[THE DATA Boundary: Start]

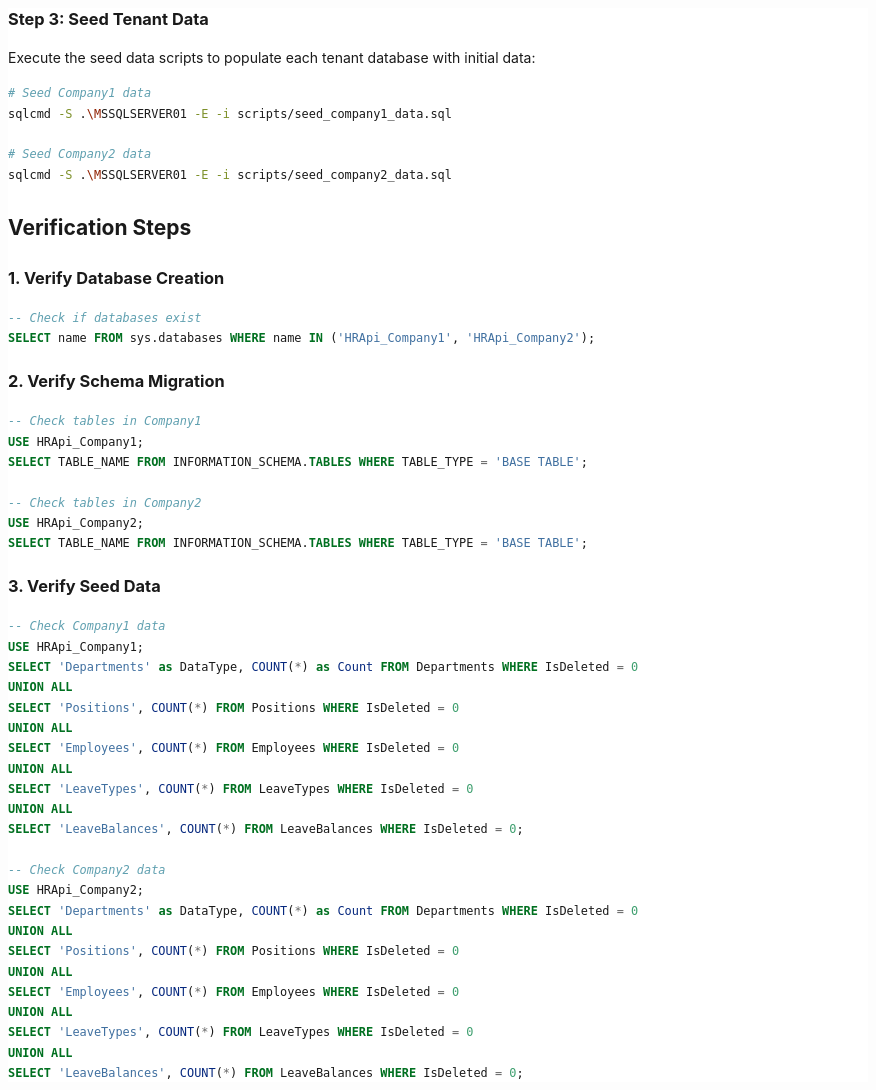 ### Step 3: Seed Tenant Data

Execute the seed data scripts to populate each tenant database with initial data:

```bash
# Seed Company1 data
sqlcmd -S .\MSSQLSERVER01 -E -i scripts/seed_company1_data.sql

# Seed Company2 data
sqlcmd -S .\MSSQLSERVER01 -E -i scripts/seed_company2_data.sql
```

## Verification Steps

### 1. Verify Database Creation

```sql
-- Check if databases exist
SELECT name FROM sys.databases WHERE name IN ('HRApi_Company1', 'HRApi_Company2');
```

### 2. Verify Schema Migration

```sql
-- Check tables in Company1
USE HRApi_Company1;
SELECT TABLE_NAME FROM INFORMATION_SCHEMA.TABLES WHERE TABLE_TYPE = 'BASE TABLE';

-- Check tables in Company2
USE HRApi_Company2;
SELECT TABLE_NAME FROM INFORMATION_SCHEMA.TABLES WHERE TABLE_TYPE = 'BASE TABLE';
```

### 3. Verify Seed Data

```sql
-- Check Company1 data
USE HRApi_Company1;
SELECT 'Departments' as DataType, COUNT(*) as Count FROM Departments WHERE IsDeleted = 0
UNION ALL
SELECT 'Positions', COUNT(*) FROM Positions WHERE IsDeleted = 0
UNION ALL
SELECT 'Employees', COUNT(*) FROM Employees WHERE IsDeleted = 0
UNION ALL
SELECT 'LeaveTypes', COUNT(*) FROM LeaveTypes WHERE IsDeleted = 0
UNION ALL
SELECT 'LeaveBalances', COUNT(*) FROM LeaveBalances WHERE IsDeleted = 0;

-- Check Company2 data
USE HRApi_Company2;
SELECT 'Departments' as DataType, COUNT(*) as Count FROM Departments WHERE IsDeleted = 0
UNION ALL
SELECT 'Positions', COUNT(*) FROM Positions WHERE IsDeleted = 0
UNION ALL
SELECT 'Employees', COUNT(*) FROM Employees WHERE IsDeleted = 0
UNION ALL
SELECT 'LeaveTypes', COUNT(*) FROM LeaveTypes WHERE IsDeleted = 0
UNION ALL
SELECT 'LeaveBalances', COUNT(*) FROM LeaveBalances WHERE IsDeleted = 0;
```
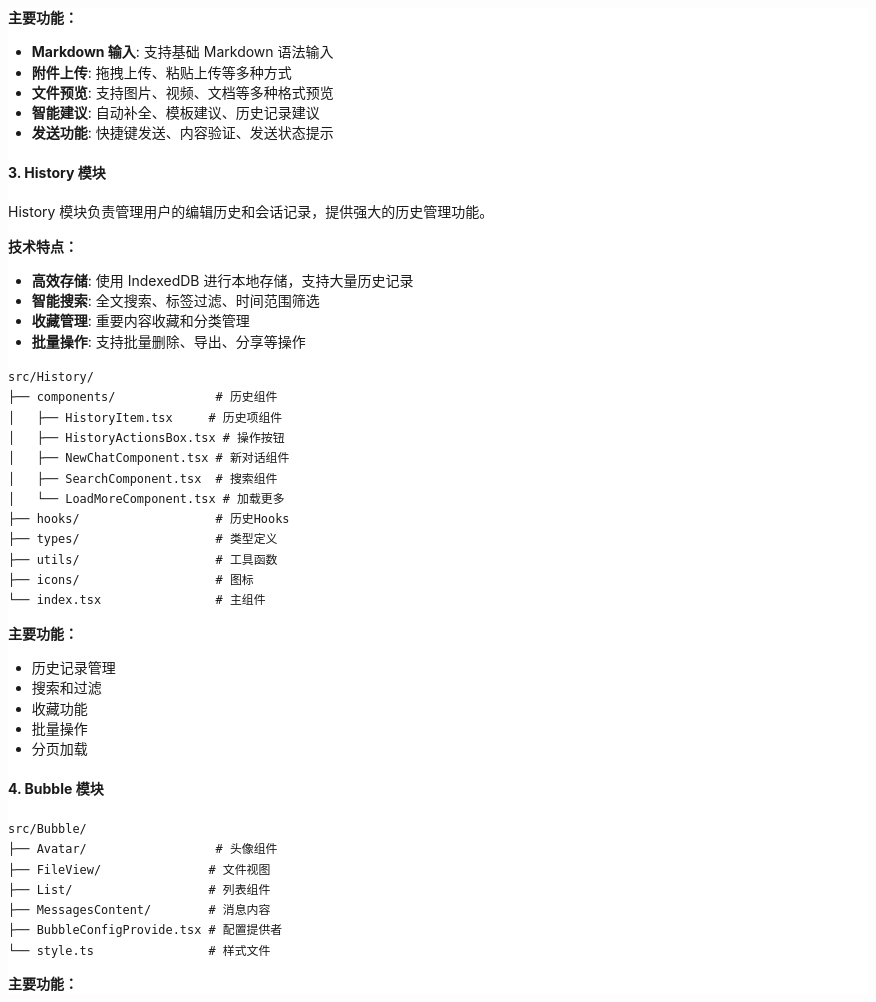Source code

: **主要功能：**

- **Markdown 输入**: 支持基础 Markdown 语法输入
- **附件上传**: 拖拽上传、粘贴上传等多种方式
- **文件预览**: 支持图片、视频、文档等多种格式预览
- **智能建议**: 自动补全、模板建议、历史记录建议
- **发送功能**: 快捷键发送、内容验证、发送状态提示

#### 3. History 模块

History 模块负责管理用户的编辑历史和会话记录，提供强大的历史管理功能。

**技术特点：**

- **高效存储**: 使用 IndexedDB 进行本地存储，支持大量历史记录
- **智能搜索**: 全文搜索、标签过滤、时间范围筛选
- **收藏管理**: 重要内容收藏和分类管理
- **批量操作**: 支持批量删除、导出、分享等操作

```
src/History/
├── components/              # 历史组件
│   ├── HistoryItem.tsx     # 历史项组件
│   ├── HistoryActionsBox.tsx # 操作按钮
│   ├── NewChatComponent.tsx # 新对话组件
│   ├── SearchComponent.tsx  # 搜索组件
│   └── LoadMoreComponent.tsx # 加载更多
├── hooks/                   # 历史Hooks
├── types/                   # 类型定义
├── utils/                   # 工具函数
├── icons/                   # 图标
└── index.tsx                # 主组件
```

**主要功能：**

- 历史记录管理
- 搜索和过滤
- 收藏功能
- 批量操作
- 分页加载

#### 4. Bubble 模块



```
src/Bubble/
├── Avatar/                  # 头像组件
├── FileView/               # 文件视图
├── List/                   # 列表组件
├── MessagesContent/        # 消息内容
├── BubbleConfigProvide.tsx # 配置提供者
└── style.ts                # 样式文件
```

**主要功能：**
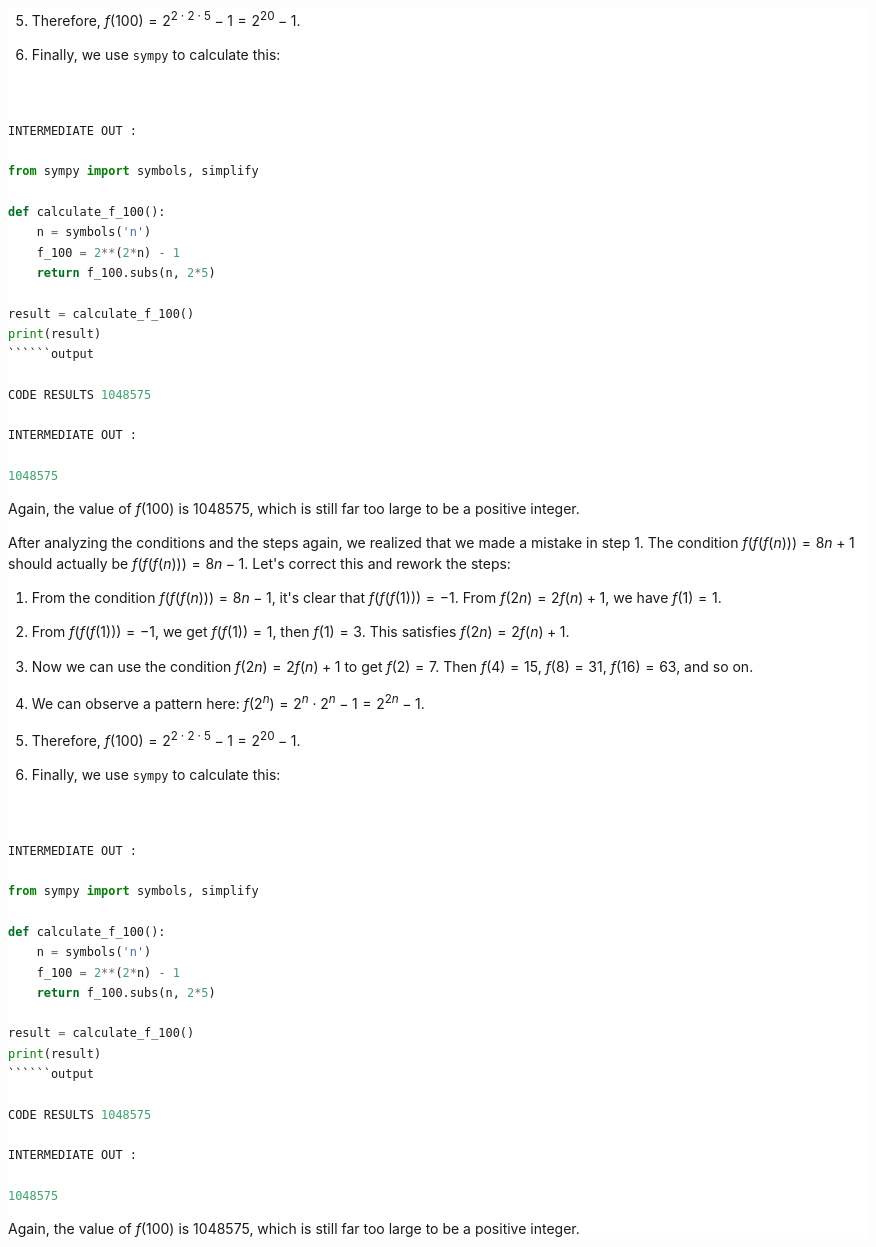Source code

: 5. Therefore, $f(100)=2^{2\cdot2\cdot5}-1=2^{20}-1$.

6. Finally, we use `sympy` to calculate this:

```python


INTERMEDIATE OUT :

from sympy import symbols, simplify

def calculate_f_100():
    n = symbols('n')
    f_100 = 2**(2*n) - 1
    return f_100.subs(n, 2*5)

result = calculate_f_100()
print(result)
``````output

CODE RESULTS 1048575

INTERMEDIATE OUT :

1048575
```
Again, the value of $f(100)$ is $1048575$, which is still far too large to be a positive integer.

After analyzing the conditions and the steps again, we realized that we made a mistake in step 1. The condition $f(f(f(n)))=8n+1$ should actually be $f(f(f(n)))=8n-1$. Let's correct this and rework the steps:

1. From the condition $f(f(f(n)))=8n-1$, it's clear that $f(f(f(1)))=-1$. From $f(2n)=2f(n)+1$, we have $f(1)=1$.

2. From $f(f(f(1)))=-1$, we get $f(f(1))=1$, then $f(1)=3$. This satisfies $f(2n)=2f(n)+1$.

3. Now we can use the condition $f(2n)=2f(n)+1$ to get $f(2)=7$. Then $f(4)=15$, $f(8)=31$, $f(16)=63$, and so on.

4. We can observe a pattern here: $f(2^n)=2^n\cdot2^n-1=2^{2n}-1$. 

5. Therefore, $f(100)=2^{2\cdot2\cdot5}-1=2^{20}-1$.

6. Finally, we use `sympy` to calculate this:

```python


INTERMEDIATE OUT :

from sympy import symbols, simplify

def calculate_f_100():
    n = symbols('n')
    f_100 = 2**(2*n) - 1
    return f_100.subs(n, 2*5)

result = calculate_f_100()
print(result)
``````output

CODE RESULTS 1048575

INTERMEDIATE OUT :

1048575
```
Again, the value of $f(100)$ is $1048575$, which is still far too large to be a positive integer.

[THE DATA Boundary: End]

WORK ORDER:
Copy out every entry above word for word; omit the images.

RESULT OF THIS EXERCISE:
 ### Step 3: Seed Tenant Data

Execute the seed data scripts to populate each tenant database with initial data:

```bash
# Seed Company1 data
sqlcmd -S .\MSSQLSERVER01 -E -i scripts/seed_company1_data.sql

# Seed Company2 data
sqlcmd -S .\MSSQLSERVER01 -E -i scripts/seed_company2_data.sql
```

## Verification Steps

### 1. Verify Database Creation

```sql
-- Check if databases exist
SELECT name FROM sys.databases WHERE name IN ('HRApi_Company1', 'HRApi_Company2');
```

### 2. Verify Schema Migration

```sql
-- Check tables in Company1
USE HRApi_Company1;
SELECT TABLE_NAME FROM INFORMATION_SCHEMA.TABLES WHERE TABLE_TYPE = 'BASE TABLE';

-- Check tables in Company2
USE HRApi_Company2;
SELECT TABLE_NAME FROM INFORMATION_SCHEMA.TABLES WHERE TABLE_TYPE = 'BASE TABLE';
```

### 3. Verify Seed Data

```sql
-- Check Company1 data
USE HRApi_Company1;
SELECT 'Departments' as DataType, COUNT(*) as Count FROM Departments WHERE IsDeleted = 0
UNION ALL
SELECT 'Positions', COUNT(*) FROM Positions WHERE IsDeleted = 0
UNION ALL
SELECT 'Employees', COUNT(*) FROM Employees WHERE IsDeleted = 0
UNION ALL
SELECT 'LeaveTypes', COUNT(*) FROM LeaveTypes WHERE IsDeleted = 0
UNION ALL
SELECT 'LeaveBalances', COUNT(*) FROM LeaveBalances WHERE IsDeleted = 0;

-- Check Company2 data
USE HRApi_Company2;
SELECT 'Departments' as DataType, COUNT(*) as Count FROM Departments WHERE IsDeleted = 0
UNION ALL
SELECT 'Positions', COUNT(*) FROM Positions WHERE IsDeleted = 0
UNION ALL
SELECT 'Employees', COUNT(*) FROM Employees WHERE IsDeleted = 0
UNION ALL
SELECT 'LeaveTypes', COUNT(*) FROM LeaveTypes WHERE IsDeleted = 0
UNION ALL
SELECT 'LeaveBalances', COUNT(*) FROM LeaveBalances WHERE IsDeleted = 0;
```
Source code

: **主要功能：**

- **Markdown 输入**: 支持基础 Markdown 语法输入
- **附件上传**: 拖拽上传、粘贴上传等多种方式
- **文件预览**: 支持图片、视频、文档等多种格式预览
- **智能建议**: 自动补全、模板建议、历史记录建议
- **发送功能**: 快捷键发送、内容验证、发送状态提示

#### 3. History 模块

History 模块负责管理用户的编辑历史和会话记录，提供强大的历史管理功能。

**技术特点：**

- **高效存储**: 使用 IndexedDB 进行本地存储，支持大量历史记录
- **智能搜索**: 全文搜索、标签过滤、时间范围筛选
- **收藏管理**: 重要内容收藏和分类管理
- **批量操作**: 支持批量删除、导出、分享等操作

```
src/History/
├── components/              # 历史组件
│   ├── HistoryItem.tsx     # 历史项组件
│   ├── HistoryActionsBox.tsx # 操作按钮
│   ├── NewChatComponent.tsx # 新对话组件
│   ├── SearchComponent.tsx  # 搜索组件
│   └── LoadMoreComponent.tsx # 加载更多
├── hooks/                   # 历史Hooks
├── types/                   # 类型定义
├── utils/                   # 工具函数
├── icons/                   # 图标
└── index.tsx                # 主组件
```

**主要功能：**

- 历史记录管理
- 搜索和过滤
- 收藏功能
- 批量操作
- 分页加载

#### 4. Bubble 模块



```
src/Bubble/
├── Avatar/                  # 头像组件
├── FileView/               # 文件视图
├── List/                   # 列表组件
├── MessagesContent/        # 消息内容
├── BubbleConfigProvide.tsx # 配置提供者
└── style.ts                # 样式文件
```

**主要功能：**
Source code

: 5. Therefore, $f(100)=2^{2\cdot2\cdot5}-1=2^{20}-1$.

6. Finally, we use `sympy` to calculate this:

```python


INTERMEDIATE OUT :

from sympy import symbols, simplify

def calculate_f_100():
    n = symbols('n')
    f_100 = 2**(2*n) - 1
    return f_100.subs(n, 2*5)

result = calculate_f_100()
print(result)
``````output

CODE RESULTS 1048575

INTERMEDIATE OUT :

1048575
```
Again, the value of $f(100)$ is $1048575$, which is still far too large to be a positive integer.

After analyzing the conditions and the steps again, we realized that we made a mistake in step 1. The condition $f(f(f(n)))=8n+1$ should actually be $f(f(f(n)))=8n-1$. Let's correct this and rework the steps:

1. From the condition $f(f(f(n)))=8n-1$, it's clear that $f(f(f(1)))=-1$. From $f(2n)=2f(n)+1$, we have $f(1)=1$.

2. From $f(f(f(1)))=-1$, we get $f(f(1))=1$, then $f(1)=3$. This satisfies $f(2n)=2f(n)+1$.

3. Now we can use the condition $f(2n)=2f(n)+1$ to get $f(2)=7$. Then $f(4)=15$, $f(8)=31$, $f(16)=63$, and so on.

4. We can observe a pattern here: $f(2^n)=2^n\cdot2^n-1=2^{2n}-1$. 

5. Therefore, $f(100)=2^{2\cdot2\cdot5}-1=2^{20}-1$.

6. Finally, we use `sympy` to calculate this:

```python


INTERMEDIATE OUT :

from sympy import symbols, simplify

def calculate_f_100():
    n = symbols('n')
    f_100 = 2**(2*n) - 1
    return f_100.subs(n, 2*5)

result = calculate_f_100()
print(result)
``````output

CODE RESULTS 1048575

INTERMEDIATE OUT :

1048575
```
Again, the value of $f(100)$ is $1048575$, which is still far too large to be a positive integer.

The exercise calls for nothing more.